Induction of reactive oxygen species generation inhibits epithelial–mesenchymal transition and promotes growth arrest in prostate cancer cells

Oxidative stress is one causative factor of the pathogenesis and aggressiveness of most of the cancer types, including prostate cancer (CaP). A moderate increase in reactive oxygen species (ROS) induces cell proliferation whereas excessive amounts of ROS promote apoptosis. In this study, we explored the pro‐oxidant property of 3,9‐dihydroxy‐2‐prenylcoumestan (psoralidin [pso]), a dietary agent, on CaP (PC‐3 and C4‐2B) cells. Pso greatly induced ROS generation (more than 20‐fold) that resulted in the growth inhibition of CaP cells. Overexpression of anti‐oxidant enzymes superoxide dismutase 1 (SOD1), SOD2, and catalase, or pretreatment with the pharmacological inhibitor N ‐acetylcysteine (NAC) significantly attenuated both pso‐mediated ROS generation and pso‐mediated growth inhibition in CaP cells. Furthermore, pso administration significantly inhibited the migratory and invasive property of CaP cells by decreasing the transcription of β‐catenin, and slug, which promote epithelial–mesenchymal transition (EMT), and by concurrently inducing E‐cadherin expression in CaP cells. Pso‐induced ROS generation in CaP cells resulted in loss of mitochondrial membrane potential, cytochrome‐ c release, and activation of caspase‐3 and ‐9 and poly (ADP‐ribose) polymerase (PARP), which led to apoptosis. On the other hand, overexpression of anti‐oxidants rescued pso‐mediated effects on CaP cells. These findings suggest that increasing the threshold of intracellular ROS could prevent or treat CaP growth and metastasis. © 2013 Wiley Periodicals, Inc.

◆ Activity ◆
According to the abstract above, by how much did psoralidin increase ROS generation in CaP cells?

Collected data:
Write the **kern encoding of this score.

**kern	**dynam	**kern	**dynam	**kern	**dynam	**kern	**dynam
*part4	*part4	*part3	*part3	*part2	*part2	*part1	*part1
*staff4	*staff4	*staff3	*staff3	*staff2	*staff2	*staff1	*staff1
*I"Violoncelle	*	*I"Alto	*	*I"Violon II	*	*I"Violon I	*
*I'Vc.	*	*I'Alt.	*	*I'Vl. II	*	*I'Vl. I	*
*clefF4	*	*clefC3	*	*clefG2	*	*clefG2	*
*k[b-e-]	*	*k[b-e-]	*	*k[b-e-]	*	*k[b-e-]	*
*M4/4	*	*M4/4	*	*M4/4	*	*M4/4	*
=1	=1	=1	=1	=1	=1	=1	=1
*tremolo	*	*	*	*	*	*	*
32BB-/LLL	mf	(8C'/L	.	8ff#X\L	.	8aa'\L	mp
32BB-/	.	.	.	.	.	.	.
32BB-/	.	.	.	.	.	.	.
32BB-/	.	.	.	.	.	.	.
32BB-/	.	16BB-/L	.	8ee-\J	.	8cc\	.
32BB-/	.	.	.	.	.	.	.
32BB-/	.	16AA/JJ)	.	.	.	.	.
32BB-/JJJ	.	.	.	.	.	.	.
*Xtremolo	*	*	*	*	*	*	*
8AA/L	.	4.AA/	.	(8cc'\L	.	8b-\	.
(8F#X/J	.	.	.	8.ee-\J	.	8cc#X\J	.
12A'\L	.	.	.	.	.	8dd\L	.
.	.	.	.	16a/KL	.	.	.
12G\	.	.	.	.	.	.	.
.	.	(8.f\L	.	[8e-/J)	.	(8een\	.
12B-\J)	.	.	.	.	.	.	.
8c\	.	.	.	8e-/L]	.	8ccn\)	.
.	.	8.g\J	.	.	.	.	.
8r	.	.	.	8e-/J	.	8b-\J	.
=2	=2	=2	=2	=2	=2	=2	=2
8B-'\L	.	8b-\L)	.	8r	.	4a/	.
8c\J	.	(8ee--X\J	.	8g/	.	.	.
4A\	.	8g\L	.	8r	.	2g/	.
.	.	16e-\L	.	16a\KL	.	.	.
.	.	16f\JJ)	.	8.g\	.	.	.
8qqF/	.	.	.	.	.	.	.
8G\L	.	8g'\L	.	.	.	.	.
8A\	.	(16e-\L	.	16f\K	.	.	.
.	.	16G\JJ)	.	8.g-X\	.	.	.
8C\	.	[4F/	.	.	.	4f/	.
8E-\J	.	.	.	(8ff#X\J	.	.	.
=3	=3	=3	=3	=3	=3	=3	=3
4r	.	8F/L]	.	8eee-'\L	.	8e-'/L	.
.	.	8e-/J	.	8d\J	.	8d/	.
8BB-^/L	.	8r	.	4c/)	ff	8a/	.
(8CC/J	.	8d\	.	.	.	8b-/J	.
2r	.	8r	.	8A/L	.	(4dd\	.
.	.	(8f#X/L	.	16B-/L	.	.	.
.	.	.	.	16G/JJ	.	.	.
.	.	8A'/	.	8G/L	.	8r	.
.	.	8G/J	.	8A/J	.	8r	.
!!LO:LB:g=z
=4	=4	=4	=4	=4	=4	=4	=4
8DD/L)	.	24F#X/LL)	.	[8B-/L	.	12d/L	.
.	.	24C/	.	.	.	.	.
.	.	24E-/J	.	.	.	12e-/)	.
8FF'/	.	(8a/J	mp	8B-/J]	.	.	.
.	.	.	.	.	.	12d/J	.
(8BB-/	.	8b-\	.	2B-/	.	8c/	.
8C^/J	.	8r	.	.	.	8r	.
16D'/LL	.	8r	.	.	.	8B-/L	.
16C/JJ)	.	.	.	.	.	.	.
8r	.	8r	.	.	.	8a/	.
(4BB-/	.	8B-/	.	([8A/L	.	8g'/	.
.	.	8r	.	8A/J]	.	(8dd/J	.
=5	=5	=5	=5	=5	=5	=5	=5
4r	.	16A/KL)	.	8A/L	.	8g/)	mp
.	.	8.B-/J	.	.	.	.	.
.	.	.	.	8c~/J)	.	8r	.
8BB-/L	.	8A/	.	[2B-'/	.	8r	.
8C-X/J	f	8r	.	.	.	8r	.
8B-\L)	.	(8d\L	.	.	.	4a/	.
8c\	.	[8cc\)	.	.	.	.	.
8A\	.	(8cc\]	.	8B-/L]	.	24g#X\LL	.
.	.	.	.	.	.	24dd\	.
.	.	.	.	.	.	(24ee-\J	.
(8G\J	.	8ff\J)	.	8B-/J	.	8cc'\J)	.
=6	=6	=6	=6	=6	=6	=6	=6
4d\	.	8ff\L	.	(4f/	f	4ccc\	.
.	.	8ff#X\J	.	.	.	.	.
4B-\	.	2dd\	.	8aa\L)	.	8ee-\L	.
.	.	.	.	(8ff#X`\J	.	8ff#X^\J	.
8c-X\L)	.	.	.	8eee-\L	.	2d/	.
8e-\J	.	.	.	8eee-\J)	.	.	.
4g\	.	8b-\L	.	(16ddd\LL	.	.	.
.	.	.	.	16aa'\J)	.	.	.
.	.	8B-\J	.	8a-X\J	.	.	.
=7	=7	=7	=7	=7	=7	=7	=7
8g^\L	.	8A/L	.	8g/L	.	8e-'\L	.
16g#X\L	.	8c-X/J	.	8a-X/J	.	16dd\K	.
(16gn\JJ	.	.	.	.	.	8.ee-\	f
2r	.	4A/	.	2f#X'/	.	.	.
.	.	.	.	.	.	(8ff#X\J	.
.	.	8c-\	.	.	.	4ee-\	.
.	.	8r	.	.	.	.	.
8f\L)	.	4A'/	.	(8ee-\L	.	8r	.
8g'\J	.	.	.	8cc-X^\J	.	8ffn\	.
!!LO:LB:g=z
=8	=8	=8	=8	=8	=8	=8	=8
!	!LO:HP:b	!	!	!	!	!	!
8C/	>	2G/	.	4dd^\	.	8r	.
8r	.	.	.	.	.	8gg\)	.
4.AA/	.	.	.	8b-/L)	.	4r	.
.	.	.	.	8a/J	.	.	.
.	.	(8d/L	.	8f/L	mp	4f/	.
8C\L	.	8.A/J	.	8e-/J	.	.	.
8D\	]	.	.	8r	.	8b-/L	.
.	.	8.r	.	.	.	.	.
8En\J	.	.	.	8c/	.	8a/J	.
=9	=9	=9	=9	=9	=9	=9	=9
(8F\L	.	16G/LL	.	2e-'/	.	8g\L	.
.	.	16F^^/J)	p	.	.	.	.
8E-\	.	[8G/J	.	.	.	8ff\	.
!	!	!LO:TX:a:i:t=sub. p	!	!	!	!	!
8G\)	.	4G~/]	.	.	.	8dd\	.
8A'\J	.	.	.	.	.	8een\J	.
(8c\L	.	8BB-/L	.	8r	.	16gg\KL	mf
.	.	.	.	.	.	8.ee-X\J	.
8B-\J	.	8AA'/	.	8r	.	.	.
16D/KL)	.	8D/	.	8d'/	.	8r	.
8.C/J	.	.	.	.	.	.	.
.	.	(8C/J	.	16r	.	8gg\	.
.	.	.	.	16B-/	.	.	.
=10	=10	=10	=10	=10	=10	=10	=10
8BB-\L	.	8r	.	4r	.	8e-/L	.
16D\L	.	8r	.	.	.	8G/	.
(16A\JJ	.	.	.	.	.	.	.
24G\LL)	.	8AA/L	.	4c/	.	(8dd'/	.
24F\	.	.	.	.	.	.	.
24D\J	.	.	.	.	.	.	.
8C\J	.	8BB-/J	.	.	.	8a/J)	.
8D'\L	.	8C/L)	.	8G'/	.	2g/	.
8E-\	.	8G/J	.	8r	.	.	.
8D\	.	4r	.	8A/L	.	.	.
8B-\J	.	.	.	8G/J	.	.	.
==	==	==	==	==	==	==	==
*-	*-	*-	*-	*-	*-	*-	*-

◆ Your response ◆
More than 20-fold.